● ASSIGNMENT
Repeat exactly the lines of the listing from the line containing "Spec: line order" through its last line, and nothing beyond them.

● DATA TO USE

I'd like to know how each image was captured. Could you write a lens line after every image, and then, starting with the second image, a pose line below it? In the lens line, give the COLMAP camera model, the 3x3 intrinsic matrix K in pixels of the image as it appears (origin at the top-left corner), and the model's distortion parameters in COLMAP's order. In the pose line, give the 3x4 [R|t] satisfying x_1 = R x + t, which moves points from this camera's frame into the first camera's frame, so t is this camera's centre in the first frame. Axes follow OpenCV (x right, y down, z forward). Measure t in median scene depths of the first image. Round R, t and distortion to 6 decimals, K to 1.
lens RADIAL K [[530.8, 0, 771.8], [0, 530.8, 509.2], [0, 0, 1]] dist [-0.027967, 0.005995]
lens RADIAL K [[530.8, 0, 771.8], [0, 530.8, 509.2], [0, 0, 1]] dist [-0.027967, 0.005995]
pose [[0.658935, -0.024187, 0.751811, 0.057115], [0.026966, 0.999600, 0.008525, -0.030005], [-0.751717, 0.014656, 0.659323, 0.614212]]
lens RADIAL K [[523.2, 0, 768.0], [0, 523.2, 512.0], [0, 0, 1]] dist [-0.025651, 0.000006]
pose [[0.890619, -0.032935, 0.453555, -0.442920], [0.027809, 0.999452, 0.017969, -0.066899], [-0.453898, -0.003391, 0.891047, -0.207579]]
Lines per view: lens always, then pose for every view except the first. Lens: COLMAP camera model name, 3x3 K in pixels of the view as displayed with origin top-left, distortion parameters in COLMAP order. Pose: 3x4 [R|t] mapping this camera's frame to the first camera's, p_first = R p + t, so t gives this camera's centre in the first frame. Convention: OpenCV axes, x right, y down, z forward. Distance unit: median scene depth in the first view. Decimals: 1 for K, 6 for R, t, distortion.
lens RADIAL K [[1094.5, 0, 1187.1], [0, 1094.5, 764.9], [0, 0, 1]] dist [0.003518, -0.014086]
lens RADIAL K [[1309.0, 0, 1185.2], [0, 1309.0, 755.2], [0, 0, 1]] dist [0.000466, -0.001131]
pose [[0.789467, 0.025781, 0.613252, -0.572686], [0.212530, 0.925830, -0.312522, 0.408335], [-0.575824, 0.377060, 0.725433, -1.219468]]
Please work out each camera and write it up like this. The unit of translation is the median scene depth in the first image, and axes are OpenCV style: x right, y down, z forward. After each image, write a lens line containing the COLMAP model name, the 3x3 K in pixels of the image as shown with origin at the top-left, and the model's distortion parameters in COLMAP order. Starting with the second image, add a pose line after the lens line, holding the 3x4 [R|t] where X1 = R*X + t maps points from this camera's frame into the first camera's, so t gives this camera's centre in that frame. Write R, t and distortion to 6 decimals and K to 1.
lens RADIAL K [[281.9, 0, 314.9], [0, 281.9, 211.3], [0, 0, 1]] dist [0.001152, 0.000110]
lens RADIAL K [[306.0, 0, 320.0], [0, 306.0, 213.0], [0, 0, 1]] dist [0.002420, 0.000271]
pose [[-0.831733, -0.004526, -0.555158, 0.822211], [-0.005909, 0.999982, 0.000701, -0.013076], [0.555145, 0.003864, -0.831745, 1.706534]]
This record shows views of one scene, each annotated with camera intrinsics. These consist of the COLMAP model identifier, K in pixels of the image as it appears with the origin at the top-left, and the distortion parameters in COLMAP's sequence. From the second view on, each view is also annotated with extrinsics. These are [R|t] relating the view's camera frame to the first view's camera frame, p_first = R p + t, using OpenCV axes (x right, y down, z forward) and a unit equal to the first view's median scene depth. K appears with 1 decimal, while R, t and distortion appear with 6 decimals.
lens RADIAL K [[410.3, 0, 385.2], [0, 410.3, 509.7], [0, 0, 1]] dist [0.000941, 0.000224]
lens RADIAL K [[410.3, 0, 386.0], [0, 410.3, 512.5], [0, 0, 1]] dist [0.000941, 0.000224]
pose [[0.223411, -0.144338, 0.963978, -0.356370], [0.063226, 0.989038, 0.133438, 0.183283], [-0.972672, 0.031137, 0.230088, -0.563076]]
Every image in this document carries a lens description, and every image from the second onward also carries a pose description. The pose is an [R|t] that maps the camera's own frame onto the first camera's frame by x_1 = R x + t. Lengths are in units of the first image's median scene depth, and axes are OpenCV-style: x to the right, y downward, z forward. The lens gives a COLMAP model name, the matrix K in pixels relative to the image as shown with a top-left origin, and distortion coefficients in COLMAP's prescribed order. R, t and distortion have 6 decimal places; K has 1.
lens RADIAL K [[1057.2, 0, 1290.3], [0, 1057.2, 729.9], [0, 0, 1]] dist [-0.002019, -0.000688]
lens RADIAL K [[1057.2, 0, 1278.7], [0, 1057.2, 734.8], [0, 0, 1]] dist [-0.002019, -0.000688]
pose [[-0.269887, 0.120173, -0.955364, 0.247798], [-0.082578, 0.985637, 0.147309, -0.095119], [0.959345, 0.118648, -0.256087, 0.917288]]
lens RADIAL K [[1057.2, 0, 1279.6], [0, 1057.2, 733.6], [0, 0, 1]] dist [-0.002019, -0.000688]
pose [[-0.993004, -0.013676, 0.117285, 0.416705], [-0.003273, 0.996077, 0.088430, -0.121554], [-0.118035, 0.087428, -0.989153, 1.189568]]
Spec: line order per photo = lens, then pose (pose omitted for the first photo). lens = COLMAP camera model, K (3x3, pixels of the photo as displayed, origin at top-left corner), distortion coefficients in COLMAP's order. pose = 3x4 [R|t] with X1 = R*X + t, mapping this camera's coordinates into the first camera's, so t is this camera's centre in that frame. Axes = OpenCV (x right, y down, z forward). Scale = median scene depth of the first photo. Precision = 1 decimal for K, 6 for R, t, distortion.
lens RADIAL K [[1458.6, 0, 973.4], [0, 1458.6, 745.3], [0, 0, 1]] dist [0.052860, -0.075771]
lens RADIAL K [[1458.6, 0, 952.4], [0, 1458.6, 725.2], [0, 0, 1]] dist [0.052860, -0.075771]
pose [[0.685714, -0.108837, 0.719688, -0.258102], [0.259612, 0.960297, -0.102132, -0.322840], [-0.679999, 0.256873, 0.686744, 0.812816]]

● RESULT OF THE TASK
Spec: line order per photo = lens, then pose (pose omitted for the first photo). lens = COLMAP camera model, K (3x3, pixels of the photo as displayed, origin at top-left corner), distortion coefficients in COLMAP's order. pose = 3x4 [R|t] with X1 = R*X + t, mapping this camera's coordinates into the first camera's, so t is this camera's centre in that frame. Axes = OpenCV (x right, y down, z forward). Scale = median scene depth of the first photo. Precision = 1 decimal for K, 6 for R, t, distortion.
lens RADIAL K [[1458.6, 0, 973.4], [0, 1458.6, 745.3], [0, 0, 1]] dist [0.052860, -0.075771]
lens RADIAL K [[1458.6, 0, 952.4], [0, 1458.6, 725.2], [0, 0, 1]] dist [0.052860, -0.075771]
pose [[0.685714, -0.108837, 0.719688, -0.258102], [0.259612, 0.960297, -0.102132, -0.322840], [-0.679999, 0.256873, 0.686744, 0.812816]]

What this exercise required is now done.